The time needed to run FS check is obviously a problem for IT organizations trying to run 24/7 operations. As systems and file systems increase in size, the time needed to check file system consistency becomes a larger liability. For that reason, file systems have adopted journaling techniques that simplify consistency detection.

File system journaling is based on database journaling concepts that maintain the referential integrity of data. Before data is written to disk, a journal entry is written, indicating the nature of the write operation. After the data is written, another journal entry is made that indicates the write completed correctly. If a journaled file system starts and discovers from its superblock that data might be inconsistent, it can look at the journal for any incomplete writes and roll back its reference system to a state that can be guaranteed to have consistency.

Obviously the overhead of journaling slows performance. However, most would agree that it is well worth it in order to allow fast recoveries from system failures.

Scaling File Systems

One of the main problems administrators face is storage scalability. When file systems reach a certain threshold of filled capacity, they tend to become fragmented and perform poorly. Those thresholds depend on a number of variables, including the application, the particular file system used, and the configuration of underlying storage.

Virtualization and volume management technologies are used to increase the size of storage address spaces, but unless the file system adjusts to use the increased storage capacity, there is no benefit to be had from scalable storage. Therefore, it is essential to have a way to increase the boundaries of the file system that manages the underlying storage address space.

Copying Files into a New File System on New Storage

One way to increase the size of a file system is to copy its contents to a new, larger storage address space. This is a fairly straightforward approach that has the side benefit of defragmenting file data as it is being written to its new location. Although it might not seem obvious, this process actually creates a new file system that manages the allocation of the new, larger storage address spaces for existing files.

The problem of using this approach is maintaining consistency with updates that occur in the original file system as data is being copied to the new file system. This is done by either quiescing the system so that it does not receive updates or through the use of a data migration facility that includes copy-on-write capabilities. Eventually, all the data is copied to the new file system, and the system can cut over to start using it for all functions.

The cut-over process can be performed manually or be accomplished by products that automate the process. Because manual processes disrupt system and application processes, automated data migration products may be well worth their cost.

File System Expansion

When a file system is created, it establishes an internal structure and reference system to fit the size of the storage address space. Unless special processes are run, there is no way for the file system to know that the storage address space it manages may have been increased. Some file systems include these processes and can expand their boundaries to accommodate increases in the storage address space they currently manage.
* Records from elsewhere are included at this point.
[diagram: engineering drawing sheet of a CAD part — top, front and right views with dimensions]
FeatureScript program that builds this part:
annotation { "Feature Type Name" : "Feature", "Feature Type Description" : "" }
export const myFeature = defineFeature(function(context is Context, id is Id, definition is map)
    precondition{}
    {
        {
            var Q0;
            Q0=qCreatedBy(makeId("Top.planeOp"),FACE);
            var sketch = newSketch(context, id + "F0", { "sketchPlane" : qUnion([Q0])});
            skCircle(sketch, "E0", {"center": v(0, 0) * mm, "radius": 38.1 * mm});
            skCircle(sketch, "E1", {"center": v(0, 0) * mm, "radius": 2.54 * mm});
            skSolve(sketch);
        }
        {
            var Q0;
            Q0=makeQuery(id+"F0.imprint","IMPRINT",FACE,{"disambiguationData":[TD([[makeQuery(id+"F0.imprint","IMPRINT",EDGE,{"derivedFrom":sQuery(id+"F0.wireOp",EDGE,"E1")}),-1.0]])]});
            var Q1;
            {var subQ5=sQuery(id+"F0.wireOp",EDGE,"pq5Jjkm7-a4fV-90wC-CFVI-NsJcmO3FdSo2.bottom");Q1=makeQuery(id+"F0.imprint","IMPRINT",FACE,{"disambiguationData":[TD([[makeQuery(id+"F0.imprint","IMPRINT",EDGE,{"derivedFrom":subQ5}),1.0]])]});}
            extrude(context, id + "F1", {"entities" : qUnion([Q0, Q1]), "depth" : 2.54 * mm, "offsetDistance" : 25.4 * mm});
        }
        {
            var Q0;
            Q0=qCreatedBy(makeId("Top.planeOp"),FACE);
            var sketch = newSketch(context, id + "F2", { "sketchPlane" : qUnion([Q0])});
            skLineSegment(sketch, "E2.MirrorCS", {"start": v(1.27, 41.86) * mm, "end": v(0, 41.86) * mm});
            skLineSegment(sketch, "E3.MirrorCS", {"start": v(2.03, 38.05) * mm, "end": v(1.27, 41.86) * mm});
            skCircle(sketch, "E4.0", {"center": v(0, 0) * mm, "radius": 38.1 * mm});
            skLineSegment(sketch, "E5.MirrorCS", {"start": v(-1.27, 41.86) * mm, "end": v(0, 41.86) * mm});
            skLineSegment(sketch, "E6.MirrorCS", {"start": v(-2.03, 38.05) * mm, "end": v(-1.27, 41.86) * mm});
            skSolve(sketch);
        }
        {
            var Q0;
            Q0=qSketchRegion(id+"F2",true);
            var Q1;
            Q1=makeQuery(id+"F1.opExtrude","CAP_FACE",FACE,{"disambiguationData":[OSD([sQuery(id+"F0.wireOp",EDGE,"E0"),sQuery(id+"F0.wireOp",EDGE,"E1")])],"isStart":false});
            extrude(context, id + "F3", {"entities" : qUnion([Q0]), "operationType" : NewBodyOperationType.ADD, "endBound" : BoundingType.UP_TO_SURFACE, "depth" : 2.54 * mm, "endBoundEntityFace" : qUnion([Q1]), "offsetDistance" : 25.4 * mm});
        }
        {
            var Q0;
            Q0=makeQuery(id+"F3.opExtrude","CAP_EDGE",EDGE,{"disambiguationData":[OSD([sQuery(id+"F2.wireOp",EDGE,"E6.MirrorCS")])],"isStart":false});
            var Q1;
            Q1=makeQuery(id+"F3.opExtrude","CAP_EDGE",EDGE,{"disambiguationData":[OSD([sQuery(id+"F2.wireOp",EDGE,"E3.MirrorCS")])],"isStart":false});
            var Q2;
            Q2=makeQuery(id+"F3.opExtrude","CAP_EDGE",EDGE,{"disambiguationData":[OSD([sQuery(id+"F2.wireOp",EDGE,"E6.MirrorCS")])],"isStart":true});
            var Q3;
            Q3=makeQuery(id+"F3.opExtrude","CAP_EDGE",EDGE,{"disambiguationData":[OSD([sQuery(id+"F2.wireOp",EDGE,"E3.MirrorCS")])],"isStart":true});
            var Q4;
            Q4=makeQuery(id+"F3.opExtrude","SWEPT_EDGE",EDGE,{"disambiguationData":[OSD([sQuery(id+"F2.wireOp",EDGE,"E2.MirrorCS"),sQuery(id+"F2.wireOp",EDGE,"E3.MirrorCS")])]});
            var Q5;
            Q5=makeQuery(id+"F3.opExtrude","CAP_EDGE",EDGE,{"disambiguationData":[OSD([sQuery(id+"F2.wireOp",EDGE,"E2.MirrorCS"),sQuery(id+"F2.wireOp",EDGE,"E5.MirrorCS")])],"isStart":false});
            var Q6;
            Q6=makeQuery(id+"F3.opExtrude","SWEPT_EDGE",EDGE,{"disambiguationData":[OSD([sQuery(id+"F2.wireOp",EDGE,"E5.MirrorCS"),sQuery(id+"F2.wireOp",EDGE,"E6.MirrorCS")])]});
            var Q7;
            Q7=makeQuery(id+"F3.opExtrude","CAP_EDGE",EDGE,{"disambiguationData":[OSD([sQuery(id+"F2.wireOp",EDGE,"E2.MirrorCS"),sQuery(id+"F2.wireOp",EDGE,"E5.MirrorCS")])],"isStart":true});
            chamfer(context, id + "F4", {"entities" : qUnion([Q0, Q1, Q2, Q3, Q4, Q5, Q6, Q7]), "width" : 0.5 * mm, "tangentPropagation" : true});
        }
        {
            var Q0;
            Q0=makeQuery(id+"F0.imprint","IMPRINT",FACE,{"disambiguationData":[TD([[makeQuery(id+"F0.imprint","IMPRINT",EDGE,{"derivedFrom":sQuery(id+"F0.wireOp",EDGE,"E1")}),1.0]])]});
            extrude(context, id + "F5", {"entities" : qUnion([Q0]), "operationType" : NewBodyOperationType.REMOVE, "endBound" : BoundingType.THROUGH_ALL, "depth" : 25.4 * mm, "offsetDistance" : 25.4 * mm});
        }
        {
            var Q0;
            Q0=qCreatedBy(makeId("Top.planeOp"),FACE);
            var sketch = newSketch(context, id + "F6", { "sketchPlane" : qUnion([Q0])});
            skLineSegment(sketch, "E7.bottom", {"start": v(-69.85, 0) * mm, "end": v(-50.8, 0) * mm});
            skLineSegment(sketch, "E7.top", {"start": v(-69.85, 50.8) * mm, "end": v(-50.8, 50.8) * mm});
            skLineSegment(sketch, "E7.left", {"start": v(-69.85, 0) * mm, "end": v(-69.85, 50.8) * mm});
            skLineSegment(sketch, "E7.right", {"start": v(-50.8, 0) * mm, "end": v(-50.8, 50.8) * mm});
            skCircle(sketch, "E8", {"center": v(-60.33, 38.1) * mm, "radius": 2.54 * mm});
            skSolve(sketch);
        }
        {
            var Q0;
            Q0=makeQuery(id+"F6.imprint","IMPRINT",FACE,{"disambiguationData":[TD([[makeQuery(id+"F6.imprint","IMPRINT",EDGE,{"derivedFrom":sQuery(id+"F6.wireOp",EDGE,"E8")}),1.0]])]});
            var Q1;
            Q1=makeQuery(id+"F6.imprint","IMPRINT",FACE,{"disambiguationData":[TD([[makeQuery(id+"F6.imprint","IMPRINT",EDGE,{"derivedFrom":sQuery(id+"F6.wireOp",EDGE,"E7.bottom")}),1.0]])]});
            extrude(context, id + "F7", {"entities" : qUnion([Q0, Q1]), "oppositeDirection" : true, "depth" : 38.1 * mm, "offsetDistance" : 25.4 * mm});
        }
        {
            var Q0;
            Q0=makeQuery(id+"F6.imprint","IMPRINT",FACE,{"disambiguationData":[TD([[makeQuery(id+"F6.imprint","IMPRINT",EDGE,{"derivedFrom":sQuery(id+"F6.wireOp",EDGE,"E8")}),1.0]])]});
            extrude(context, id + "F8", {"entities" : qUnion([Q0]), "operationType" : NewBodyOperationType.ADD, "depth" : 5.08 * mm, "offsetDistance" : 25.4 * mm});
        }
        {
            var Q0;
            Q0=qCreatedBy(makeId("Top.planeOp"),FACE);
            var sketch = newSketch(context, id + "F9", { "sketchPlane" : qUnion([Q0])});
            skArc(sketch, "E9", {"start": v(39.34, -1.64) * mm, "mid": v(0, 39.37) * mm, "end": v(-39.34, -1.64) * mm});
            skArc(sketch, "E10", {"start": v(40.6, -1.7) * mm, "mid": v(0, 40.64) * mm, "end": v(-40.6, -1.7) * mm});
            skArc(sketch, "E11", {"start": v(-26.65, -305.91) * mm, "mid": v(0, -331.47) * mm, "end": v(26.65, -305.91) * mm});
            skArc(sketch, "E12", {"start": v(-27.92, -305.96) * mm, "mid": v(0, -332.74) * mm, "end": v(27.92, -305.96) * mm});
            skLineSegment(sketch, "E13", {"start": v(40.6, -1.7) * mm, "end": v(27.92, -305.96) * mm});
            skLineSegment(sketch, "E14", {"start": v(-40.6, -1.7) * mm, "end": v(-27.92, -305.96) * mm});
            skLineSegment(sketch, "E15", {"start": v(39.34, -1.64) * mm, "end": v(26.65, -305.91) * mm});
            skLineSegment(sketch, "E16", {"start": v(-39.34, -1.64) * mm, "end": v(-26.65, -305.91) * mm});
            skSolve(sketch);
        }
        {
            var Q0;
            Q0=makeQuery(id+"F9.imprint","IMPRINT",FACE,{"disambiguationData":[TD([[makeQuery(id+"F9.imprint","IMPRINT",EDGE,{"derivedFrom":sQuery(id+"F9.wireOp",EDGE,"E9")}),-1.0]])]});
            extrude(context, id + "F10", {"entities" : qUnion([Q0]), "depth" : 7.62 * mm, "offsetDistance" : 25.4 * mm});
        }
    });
There are two methods: static expansion and dynamic expansion. Static expansion is done when the system is quiesced. The file system is given the new dimensions and may redistribute data over the new, larger storage address space. This redistribution process is a bit like defragmentation, but it is easier to accomplish because there is more free space to work with.

Dynamic expansion is done while the file system is running (it's always a good idea to stop application processing anyway). It appends the new storage address space to the end of the previous address space. File system expansion is a fairly complicated task given the complexity of the reference systems used in file systems and the absolute requirement to maintain data consistency.

The ability to dynamically expand a file system depends on the capabilities of the operating system, the file system, and a volume manager that can clearly identify all the various components that need to be integrated in the process.